Soon after we get into the car. A black Bugatti Chiron. He puts me inside, right beside the drivers seat. The warmth disappears and makes me a little disappointed.
After he closes the door, he makes his way around the car to the drivers seat and gets himself in. I look at him, no, more like stare at him, waiting for his answer. He notices and starts the car. He starts to drive while I feel the light and and fast speed the car gives us. But I'm still waiting for his answer.
I see him open his mouth, as if to finally start talking. But Instead he places his hand on my thigh. That's when I feel the sparks again and look down at the same time as he smirks.
What just happened? Why do I feel the sparks again? My mind travels back to the hospital room, when he walked in the room. It's like I'm crazy for this man that I don't know anything about.
"So? Start talking." I said, my throat feeling so much better already.
Just as I was about to glare at him, I hear a heart beat faster up. But it's not my heart beat. It's...his heart. I hear him swallow and as crazy as it sound, I feel his emotions just as if they where my own. His complicated but still cool emotions. While I feel stress, nervousness and confusion but also...love?
"look, I know that this will all sound crazy for you right now but please trust me. I would love to tell you but I know that you wouldn't believe me. Instead, let me show you. Ok?" he tells me.

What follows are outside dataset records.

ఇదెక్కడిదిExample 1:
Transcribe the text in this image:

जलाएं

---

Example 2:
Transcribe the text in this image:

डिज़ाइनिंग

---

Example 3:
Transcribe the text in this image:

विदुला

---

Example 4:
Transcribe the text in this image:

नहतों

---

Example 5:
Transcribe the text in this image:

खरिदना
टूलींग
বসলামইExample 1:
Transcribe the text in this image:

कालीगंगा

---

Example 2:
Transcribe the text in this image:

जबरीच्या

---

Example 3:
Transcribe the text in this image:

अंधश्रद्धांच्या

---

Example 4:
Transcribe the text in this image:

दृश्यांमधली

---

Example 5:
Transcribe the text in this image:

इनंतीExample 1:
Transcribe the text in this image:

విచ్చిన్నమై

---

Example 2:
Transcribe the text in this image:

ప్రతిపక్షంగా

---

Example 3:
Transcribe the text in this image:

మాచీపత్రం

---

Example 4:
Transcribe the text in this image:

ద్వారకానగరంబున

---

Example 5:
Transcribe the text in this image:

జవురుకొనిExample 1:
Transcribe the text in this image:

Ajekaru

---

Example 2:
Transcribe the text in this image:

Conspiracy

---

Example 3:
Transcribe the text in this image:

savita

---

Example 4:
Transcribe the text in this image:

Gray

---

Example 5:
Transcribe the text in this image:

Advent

I don't get it! What more can be as crazy as him telling me that we're married. It's getting on my nerves. How much I would love to follow him, I'm too annoyed to do. All that rage and sadness comes back and I can't take it anymore.
"you know what! This starts to feel like you're trying to kidnappe me and I'm not gonna let you do that! So tell me now or I'm gonna jump out of the car!" I say and feel him tense.

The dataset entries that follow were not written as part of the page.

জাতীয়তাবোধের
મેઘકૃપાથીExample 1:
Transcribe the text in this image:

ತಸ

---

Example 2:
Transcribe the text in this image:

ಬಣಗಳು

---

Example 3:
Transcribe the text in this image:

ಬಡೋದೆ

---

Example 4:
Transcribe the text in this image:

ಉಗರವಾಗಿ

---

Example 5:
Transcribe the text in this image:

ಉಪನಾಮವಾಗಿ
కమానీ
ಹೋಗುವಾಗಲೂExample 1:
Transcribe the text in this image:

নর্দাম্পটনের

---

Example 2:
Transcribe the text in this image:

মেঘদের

He drives to the side of the road and stops the car. He looks at me with a 'it's complicated' look and doesn't say a thing. It's frustrating!
"fine!" I scream out and open the door.
"Wait!" I hear him say just as I'm already out of the car and about to close the door. I feel like screaming with all my might. At first I thought that he could be my Prince Charming but now I know that he's just like the other guys and I'm not as desperate as to fall for this trick once again.

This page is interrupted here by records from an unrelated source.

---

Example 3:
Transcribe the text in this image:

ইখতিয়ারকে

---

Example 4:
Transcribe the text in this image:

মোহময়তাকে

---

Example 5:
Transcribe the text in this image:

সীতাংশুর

Without stopping for even a second I run down the road, passing by all these luxury brand shops. I have never been to this street before but that doesn't stop me even a bit.
I run and run, just like before, I thought that he would run after me but that doesn't happen and probably would never. What have I done so wrong to want someone to run after me. It doesn't matter if it's a stranger or not, just someone that would care for once.